Distance runners don't demand the right to compete on antiquated cinder tracks because that's the only way to make a fair comparison with Roger Bannister's first sub-four-minute mile - they know they gain six seconds or so just by running on the faster rubberized Mondo surface, and who would argue that they're taking a shortcut to glory? Tom Watson didn't trade in his oversized titanium driver for throwback persimmon woods in order to contend at the British Open - he might as well have renounced his titanium hip. So when it comes to poolside decision-making at the world aquatics championships in Rome, how do you balance innate athleticism and good old-fashioned corporate loyalty against the lure of performance-enhancing technology?

Pretty well all sports now occupy an unlevel playing field in the conflict between the technological haves and have-nots.

In most other areas of human activity, that notion of scientific innovation and superiority is a given - who wouldn't want the best medical equipment, if they could afford it, or the most up-to-date automotive safety features?

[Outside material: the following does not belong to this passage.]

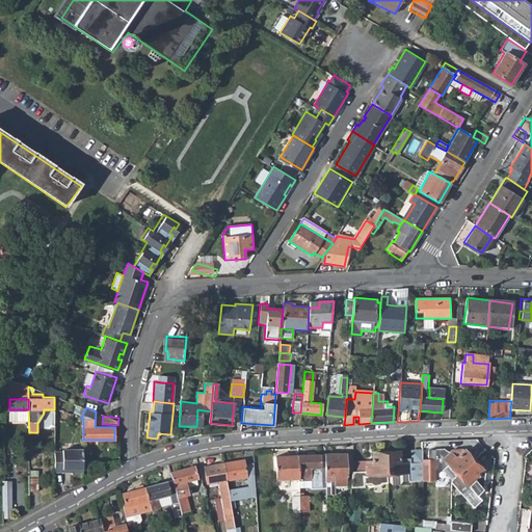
[(445,448),(436,449),(436,458),(444,458),(449,464),(457,475),(473,460),(463,451),(460,454),(455,458),(450,453),(445,448)]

But sport is different. While in some ways the most Darwinian of human pursuits - if you're not the best, get lost - it comes with a built-in need to resist the forces of evolution, at least when it comes to technology's quick-fix improvements. Why, otherwise, do we keep talking about the purity of sport, long after steroids and other designer drugs should have made us complete and utter cynics? Why was there such resistance in golf, for example, to the square-grooved wedges that created the "bomb-and-gouge" approach to the hallowed game - bomb the drive into the rough, then gouge it out and onto the green with the touch-control that the grooved edge provides.

"It's a technology that takes the skill out of competition," says University of Toronto philosopher and golfer Thomas Hurka. "If you're watching a competitive game, you want to see skill rewarded. Once technological advancements remove the need for skill, then a sport becomes uninteresting."

This is one understanding of purity in sport - that engineered excellence is boring, that individual ability should be left alone to earn its just reward. And yet as the debacle in Rome is proving yet again, the definition of purity is a highly fluid thing when athletic achievement is measured by shattered records, corporate profits, spikes in TV ratings and multimillion-dollar payoffs for athletes who can gain an edge at any cost.